Eric Elder, PhD candidate in musicology, presented a paper titled, "Rudolph Reti and Alfred North Whitehead: Parallels in Process” at this year’s November joint meeting of the Society for Music Theory and the American Musicological Society in San Antonio. The topic of the paper is the controversial early-twentieth-century Viennese-American composer and music theorist, Rudolph Reti. From the first reviews of his 1951 book, The Thematic Process in Music, Reti has been charged with all manner of infractions, from ignorance of basic harmonic function to plagiarism. But despite constant and nearly unanimous dismissal, Reti's work continues to be cited today. In his paper, Elder argues that Reti's theory has survived, in part, because it is more systematic than anyone has heretofore realized.

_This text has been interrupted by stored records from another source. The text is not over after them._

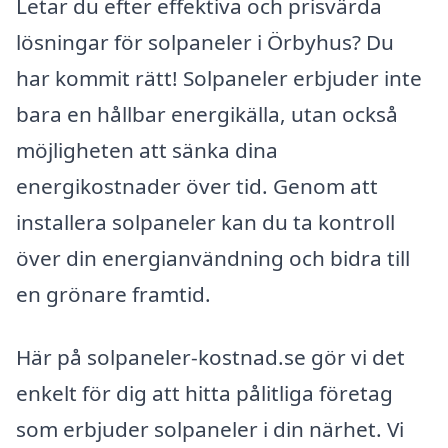
Letar du efter effektiva och prisvärda
lösningar för solpaneler i Örbyhus? Du
har kommit rätt! Solpaneler erbjuder inte
bara en hållbar energikälla, utan också
möjligheten att sänka dina
energikostnader över tid. Genom att
installera solpaneler kan du ta kontroll
över din energianvändning och bidra till
en grönare framtid.
Här på solpaneler-kostnad.se gör vi det
enkelt för dig att hitta pålitliga företag
som erbjuder solpaneler i din närhet. Vi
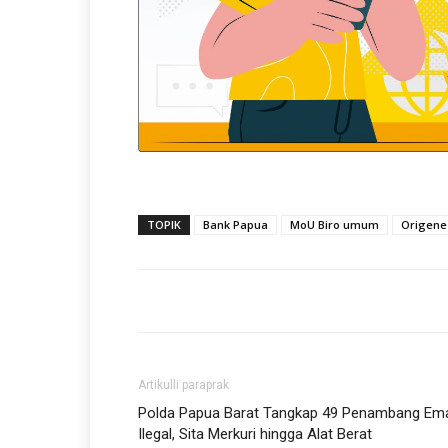
TOPIK
Bank Papua
MoU Biro umum
Origenes
Artikulli paraprak
Polda Papua Barat Tangkap 49 Penambang Em
Ilegal, Sita Merkuri hingga Alat Berat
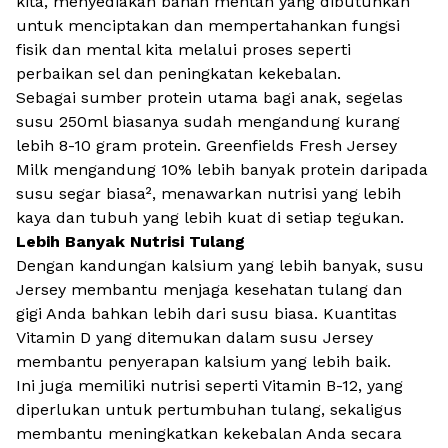
kita, menyediakan bahan mentah yang dibutuhkan
untuk menciptakan dan mempertahankan fungsi
fisik dan mental kita melalui proses seperti
perbaikan sel dan peningkatan kekebalan.
Sebagai sumber protein utama bagi anak, segelas
susu 250ml biasanya sudah mengandung kurang
lebih 8-10 gram protein. Greenfields Fresh Jersey
Milk mengandung 10% lebih banyak protein daripada
susu segar biasa², menawarkan nutrisi yang lebih
kaya dan tubuh yang lebih kuat di setiap tegukan.
Lebih Banyak Nutrisi Tulang
Dengan kandungan kalsium yang lebih banyak, susu
Jersey membantu menjaga kesehatan tulang dan
gigi Anda bahkan lebih dari susu biasa. Kuantitas
Vitamin D yang ditemukan dalam susu Jersey
membantu penyerapan kalsium yang lebih baik.
Ini juga memiliki nutrisi seperti Vitamin B-12, yang
diperlukan untuk pertumbuhan tulang, sekaligus
membantu meningkatkan kekebalan Anda secara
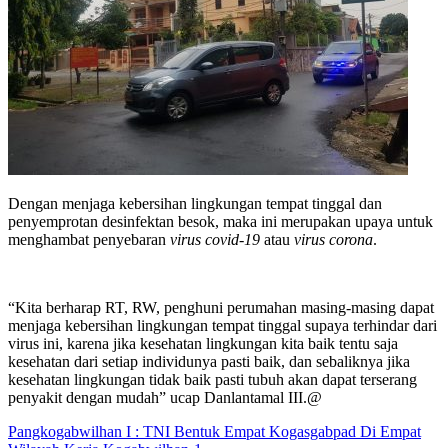
Dengan menjaga kebersihan lingkungan tempat tinggal dan
penyemprotan desinfektan besok, maka ini merupakan upaya untuk
menghambat penyebaran
virus covid-19
atau
virus corona
.
“Kita berharap RT, RW, penghuni perumahan masing-masing dapat
menjaga kebersihan lingkungan tempat tinggal supaya terhindar dari
virus ini, karena jika kesehatan lingkungan kita baik tentu saja
kesehatan dari setiap individunya pasti baik, dan sebaliknya jika
kesehatan lingkungan tidak baik pasti tubuh akan dapat terserang
penyakit dengan mudah” ucap Danlantamal III.@
Post
Pangkogabwilhan I : TNI Bentuk Empat Kogasgabpad Di Empat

Further, by applying the cosmological constructs of mathematician and philosopher Alfred North Whitehead, Reti was updating the musical organicism that he inherited from the likes of Heinrich Schenker and Arnold Schoenberg, renewing its relevance as a creative model in the world of Einstein, relativity, and quantum theory.

Two PhD Students Present at the University of North Texas 2018 GAMuT Conference

Jacques Dupuis and Eric Elder, both candidates for the PhD in Musicology, presented their research at the University of North Texas’s 2018 GAMuT Conference, which was held on September 29. Jacques read his paper, “Robert Schumann and die Unverständlichkeit,” and Eric read his “Multileveled Conflict in Mahler’s First Symphony: A New Formal-Hermeneutical Analysis.” Both papers were very well received. Dr. Janet Schmalfeldt, Professor Emeritus at Tufts University and author of In the Process of Becoming: Analytic and Philosophical Perspectives on Form in Early Nineteenth-Century Music, delivered a keynote address on aspects of narrativity in Schumann’s music.

Alumni News

Musicologist Jacquelyn Sholes PhD ‘08 has just had her book Allusion as Narrative Premise in Brahms's Instrumental Music published by Indiana University Press. By “analyzing newly identified allusions alongside previously known musical references in works such as the B-Major Piano Trio, the D-Major Serenade, the First Piano Concerto, and the Fourth Symphony, among others, [Jacquelyn] demonstrates how a historical reference in one movement of a work seems to resonate meaningfully, musically, and dramatically with material in other movements in ways not previously recognized.” Jacquelyn is Assistant Professor of Music History, Central Connecticut State University, and Affiliate Scholar, Center for Beethoven Research at Boston University.